Work to restore historic home worthy of recognitionPublished 5:29pm Monday, August 5, 2013
Word tends to travel fast in a small town, but not always when it’s about something positive.
People’s efforts to improve their communities can slip under the radar, especially if the changes they make aren’t readily noticeable or publicized.
Look at the historic Foshee house in Maplesville and the group responsible for slowly saving it from perishing.
For more than a year now, a handful of ardent Maplesville residents known as the Maplesville Historical Society has campaigned for preservation and full restoration of the house—one of the town’s few historic structures still standing.
The house, which dates back to the 1800s, was so heavily damaged during the January 2012 tornados that former owner Ovid Merchant was at a loss on how to finance its repairs.
Merchant approached the town council after the storms, asking for help in saving the house, a long-time landmark on the main thoroughfare running through the heart of downtown Maplesville.
Merchant expressed his hopes that the town would take on ownership of the home and fix it.
No one blamed Merchant; after all, an aged structure facing multiple structural and cosmetic repairs that could total more than $40,000 by the end was no simple matter.
The historical society could see the potential of a successful Foshee house restoration project, if only the council saw it as well and voted in favor of town ownership.

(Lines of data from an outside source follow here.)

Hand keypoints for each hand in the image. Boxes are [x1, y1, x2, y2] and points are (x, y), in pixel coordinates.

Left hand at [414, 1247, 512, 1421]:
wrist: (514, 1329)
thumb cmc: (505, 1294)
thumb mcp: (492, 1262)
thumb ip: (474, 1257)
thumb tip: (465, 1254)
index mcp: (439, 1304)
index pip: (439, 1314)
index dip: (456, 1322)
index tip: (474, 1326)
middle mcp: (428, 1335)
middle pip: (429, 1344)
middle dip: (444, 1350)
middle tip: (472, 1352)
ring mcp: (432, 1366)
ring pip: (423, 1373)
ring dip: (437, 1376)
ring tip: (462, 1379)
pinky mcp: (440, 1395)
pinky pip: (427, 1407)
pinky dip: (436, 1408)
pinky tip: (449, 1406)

After much thought and discussion, the council agreed to assume ownership of the house from Merchant, keeping in mind the historical society’s offer to raise money needed to cover costs of restoring the residence to its former glory.
Clem Clapp, Joel Atchison, Wayne Arnold and other historical society members have, and plan to continue to, funnel as many resources as they can into fundraising, repair projects and general support for the house.

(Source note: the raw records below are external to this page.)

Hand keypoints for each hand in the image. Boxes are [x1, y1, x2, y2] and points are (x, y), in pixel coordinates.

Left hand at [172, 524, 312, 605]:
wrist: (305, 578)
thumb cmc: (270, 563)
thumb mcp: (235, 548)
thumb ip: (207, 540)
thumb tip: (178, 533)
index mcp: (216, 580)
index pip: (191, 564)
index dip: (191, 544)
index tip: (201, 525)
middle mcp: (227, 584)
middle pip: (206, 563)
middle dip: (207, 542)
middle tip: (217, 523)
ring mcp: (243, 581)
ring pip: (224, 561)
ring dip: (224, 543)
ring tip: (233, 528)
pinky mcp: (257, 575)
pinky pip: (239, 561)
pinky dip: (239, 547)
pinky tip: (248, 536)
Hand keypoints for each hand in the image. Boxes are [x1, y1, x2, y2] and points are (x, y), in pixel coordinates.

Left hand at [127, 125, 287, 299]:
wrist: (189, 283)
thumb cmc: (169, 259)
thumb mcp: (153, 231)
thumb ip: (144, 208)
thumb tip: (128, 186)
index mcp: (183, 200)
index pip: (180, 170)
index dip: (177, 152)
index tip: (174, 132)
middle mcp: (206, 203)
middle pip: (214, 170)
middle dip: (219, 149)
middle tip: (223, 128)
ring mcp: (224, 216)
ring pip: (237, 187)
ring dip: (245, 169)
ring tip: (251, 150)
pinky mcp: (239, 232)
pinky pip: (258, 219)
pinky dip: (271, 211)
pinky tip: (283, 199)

They, along with council members and town employees, are responsible for the “grassroots” effort to revitalize the house, a structure some might have discounted as a waste of time and money.
It is far from that. One historical society member told me he could envision the house being used as a family’s full-time residence, or even a bed and breakfast, once it is finished.

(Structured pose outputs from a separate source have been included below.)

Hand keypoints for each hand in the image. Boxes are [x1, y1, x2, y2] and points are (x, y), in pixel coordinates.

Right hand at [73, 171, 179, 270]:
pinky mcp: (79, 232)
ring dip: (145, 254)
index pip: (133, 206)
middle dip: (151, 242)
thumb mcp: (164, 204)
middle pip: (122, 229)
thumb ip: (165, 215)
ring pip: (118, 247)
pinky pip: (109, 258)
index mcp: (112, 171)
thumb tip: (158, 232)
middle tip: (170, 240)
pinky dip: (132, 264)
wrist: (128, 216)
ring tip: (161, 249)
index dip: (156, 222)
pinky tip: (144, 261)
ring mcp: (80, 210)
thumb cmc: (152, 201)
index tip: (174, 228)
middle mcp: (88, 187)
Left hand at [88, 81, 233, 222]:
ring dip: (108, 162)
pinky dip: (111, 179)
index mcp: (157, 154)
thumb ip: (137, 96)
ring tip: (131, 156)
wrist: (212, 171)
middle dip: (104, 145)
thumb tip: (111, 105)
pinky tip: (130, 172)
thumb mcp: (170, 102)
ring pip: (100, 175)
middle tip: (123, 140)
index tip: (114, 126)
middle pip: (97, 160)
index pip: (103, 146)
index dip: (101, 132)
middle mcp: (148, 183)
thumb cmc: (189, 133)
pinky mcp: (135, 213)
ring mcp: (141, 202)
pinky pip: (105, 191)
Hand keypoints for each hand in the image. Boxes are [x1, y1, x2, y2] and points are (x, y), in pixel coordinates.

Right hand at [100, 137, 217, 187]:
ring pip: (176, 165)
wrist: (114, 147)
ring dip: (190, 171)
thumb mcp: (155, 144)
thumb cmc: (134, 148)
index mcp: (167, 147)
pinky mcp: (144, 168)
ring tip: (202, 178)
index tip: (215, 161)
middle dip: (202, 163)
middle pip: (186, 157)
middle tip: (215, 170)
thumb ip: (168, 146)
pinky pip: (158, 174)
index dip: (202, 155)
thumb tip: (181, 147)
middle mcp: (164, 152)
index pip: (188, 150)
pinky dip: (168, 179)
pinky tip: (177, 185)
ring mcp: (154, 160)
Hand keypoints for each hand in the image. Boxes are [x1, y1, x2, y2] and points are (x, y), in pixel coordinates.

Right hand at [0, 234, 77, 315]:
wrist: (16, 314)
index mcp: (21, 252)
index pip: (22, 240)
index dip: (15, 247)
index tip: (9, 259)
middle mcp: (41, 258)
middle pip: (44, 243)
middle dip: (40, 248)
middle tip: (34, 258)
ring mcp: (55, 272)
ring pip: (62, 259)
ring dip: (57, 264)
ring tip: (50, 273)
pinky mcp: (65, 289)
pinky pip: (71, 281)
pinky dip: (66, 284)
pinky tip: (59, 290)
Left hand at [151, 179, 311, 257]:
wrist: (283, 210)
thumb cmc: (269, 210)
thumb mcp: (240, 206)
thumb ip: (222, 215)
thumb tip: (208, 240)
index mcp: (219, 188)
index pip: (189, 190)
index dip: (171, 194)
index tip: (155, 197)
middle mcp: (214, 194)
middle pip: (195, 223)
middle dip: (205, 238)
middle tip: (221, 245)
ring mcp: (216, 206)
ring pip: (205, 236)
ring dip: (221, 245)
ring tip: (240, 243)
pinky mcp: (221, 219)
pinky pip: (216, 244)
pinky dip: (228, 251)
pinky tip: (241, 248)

The historical society has already raised about $17,000 worth of funds used to cover repairs.
After receiving a series of temporary patches and donning a blue FEMA tarp for months, the house was capped with a brand-new roof last month.
I say all of this to say these people deserve credit for the work they are doing to save something they hold dear.
Progress might be slow and changes not immediately evident in passing, but they are doing their community a great service by giving it back a house that has become part of their town’s heritage and identity.